Recipes » Side Dishes » Red Potatoes With Greens
T. Colin Campbell Center for Nutrition Studies

Ingredients

  • 4 red potatoes
  • 1 bunch in-season greens (kale, swiss chard, collards etc)
  • ½ tsp black pepper
  • 1 onion, thinly sliced
  • ½ tsp paprika
  • 2 garlic cloves, minced
  • 2 tsp reduced-sodium soy sauce
  • Water or low-sodium vegetable broth for sautéing

Instructions

  • 1. Scrub the potatoes and cut into 1/2 inch cubes or wedges. Steam over boiling water until just tender (around 15 minutes) when pierced with a fork. Rinse with cold water then drain and set aside.
  • 2. Rinse the greens then remove any tough stems.
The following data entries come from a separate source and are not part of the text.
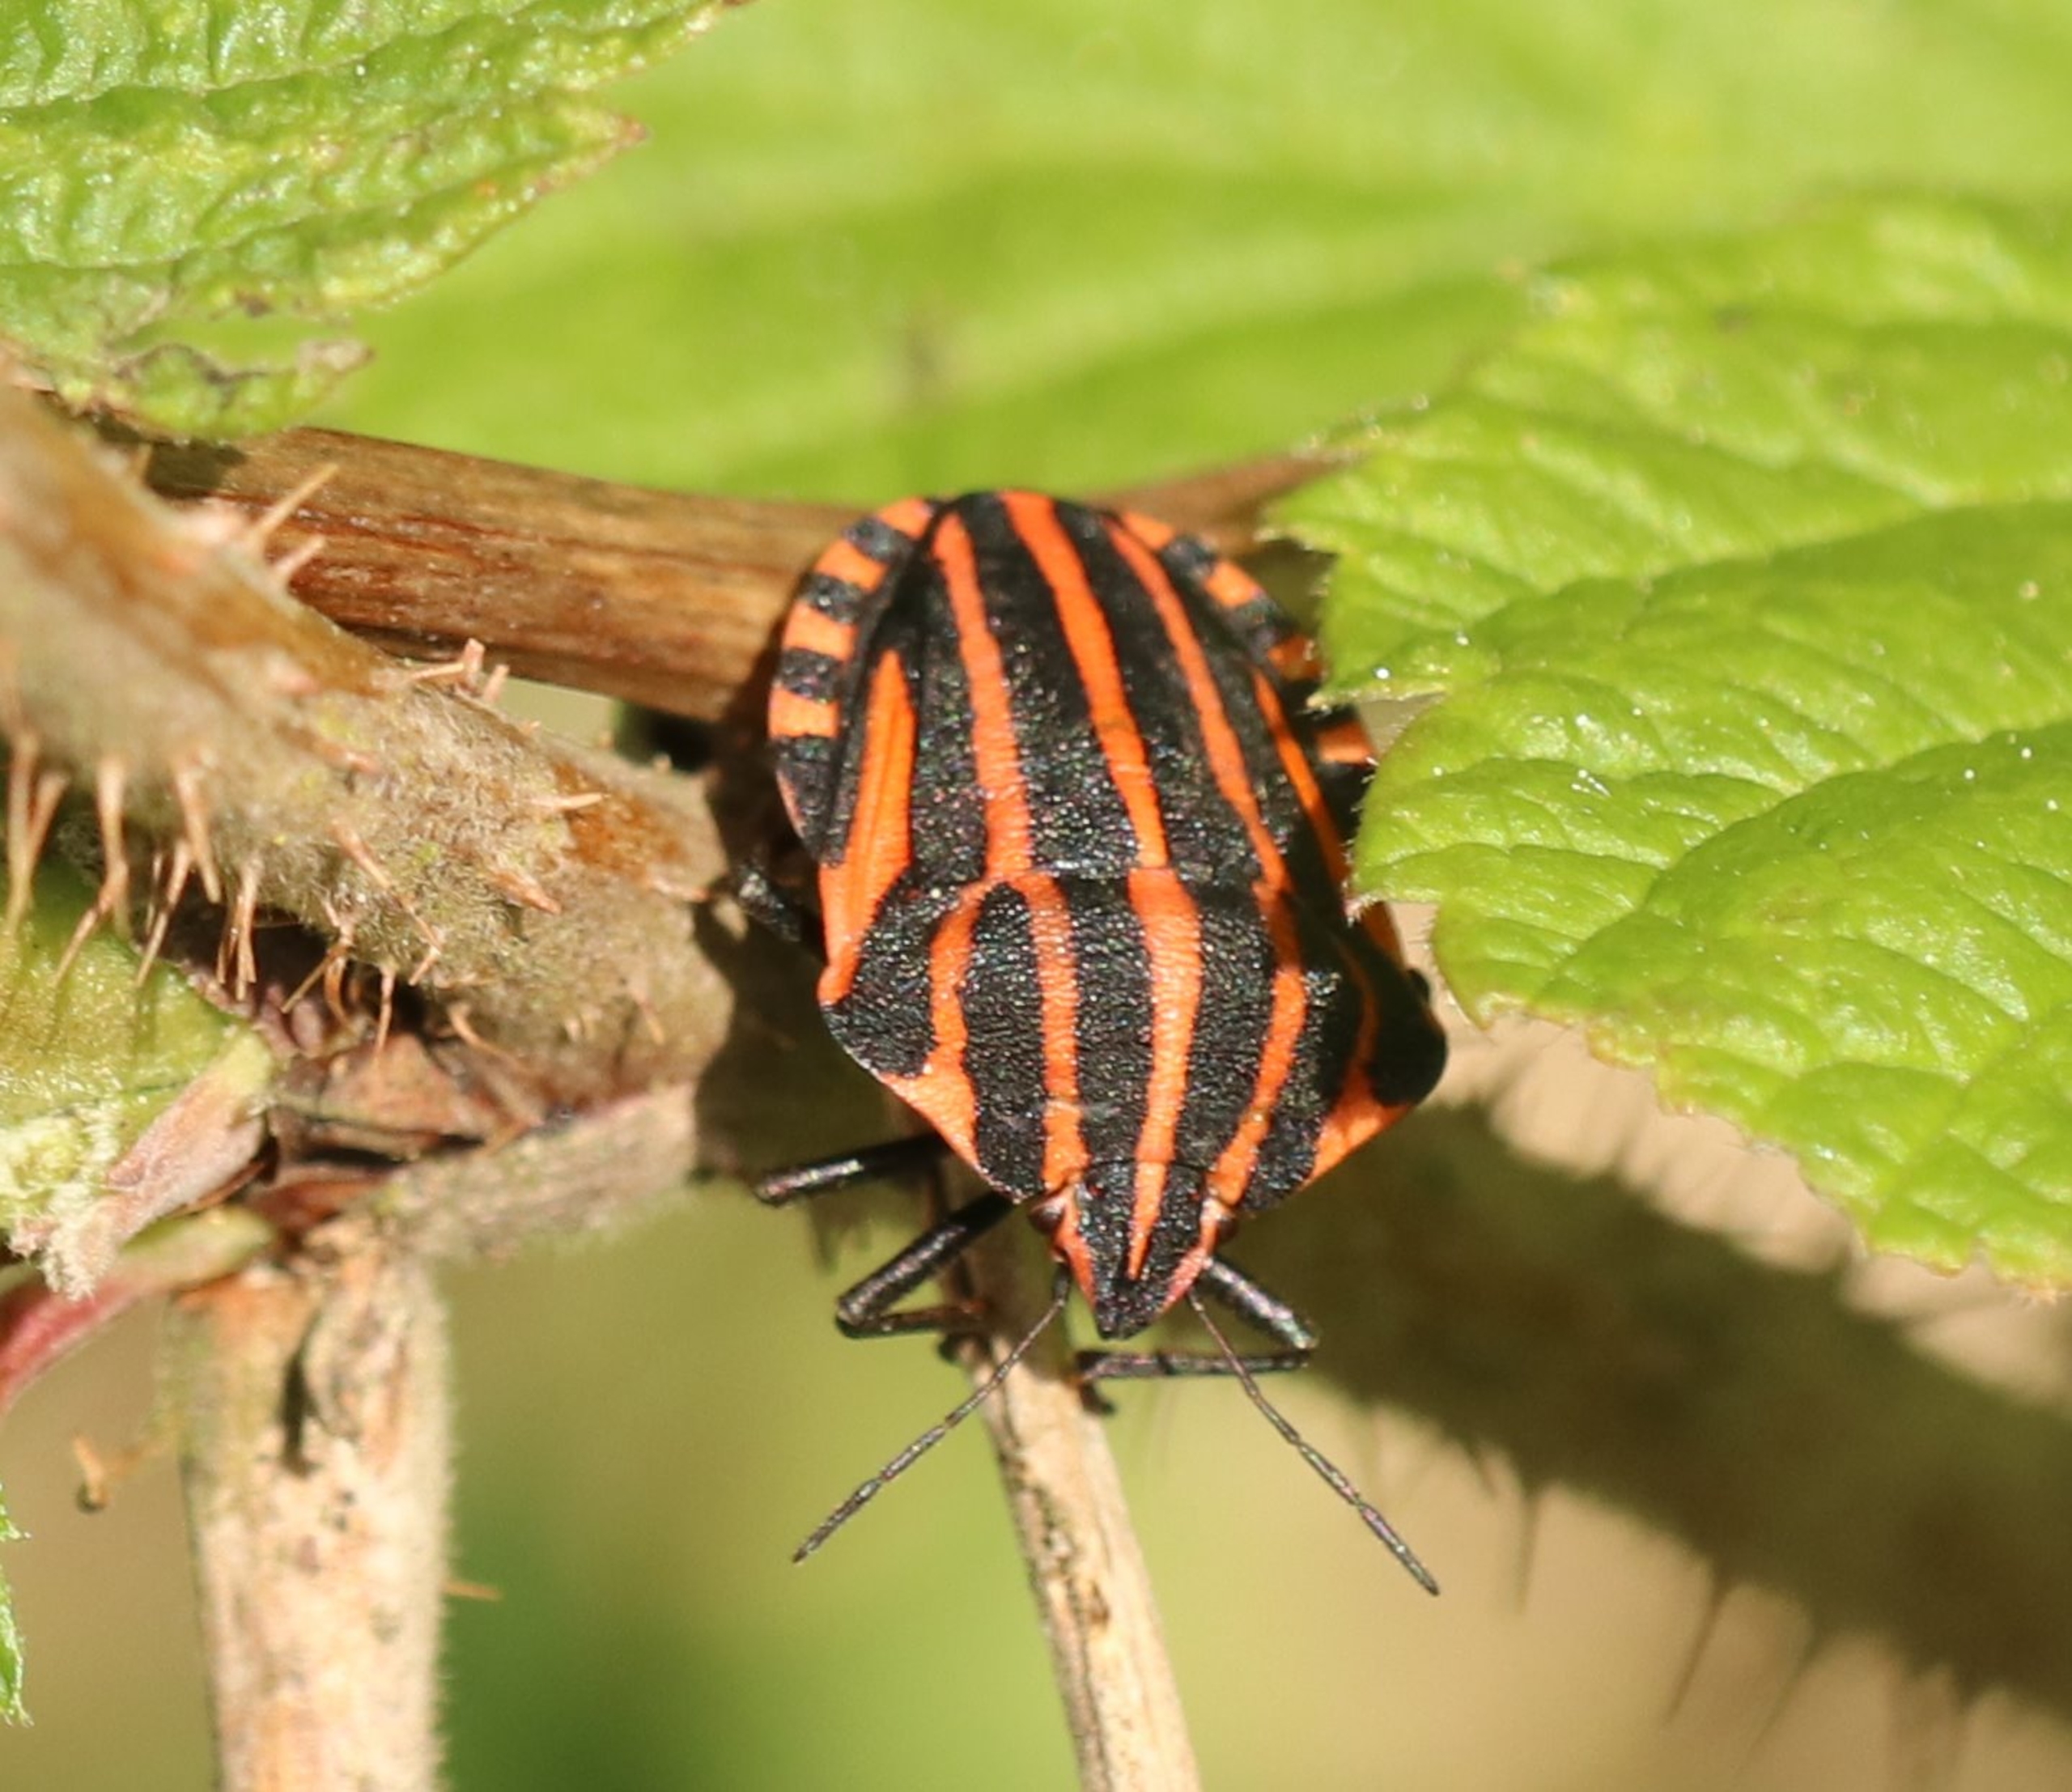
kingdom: Animalia
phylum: Arthropoda
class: Insecta
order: Hemiptera
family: Pentatomidae
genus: Graphosoma
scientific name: Graphosoma italicum
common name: Stribetæge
Cut or tear the leaves into small pieces.
  • 3. Heat water or broth in a large skillet and add the onion and garlic. Sauté until soft.
  • 4. Add the cooked potatoes, pepper, and paprika. Use a spatula to turn the mixture gently and mix all the ingredients.
  • 5. Spread the greens over the top of the potato mixture. Sprinkle with soy sauce. Cover and cook, turning occasionally, until tender.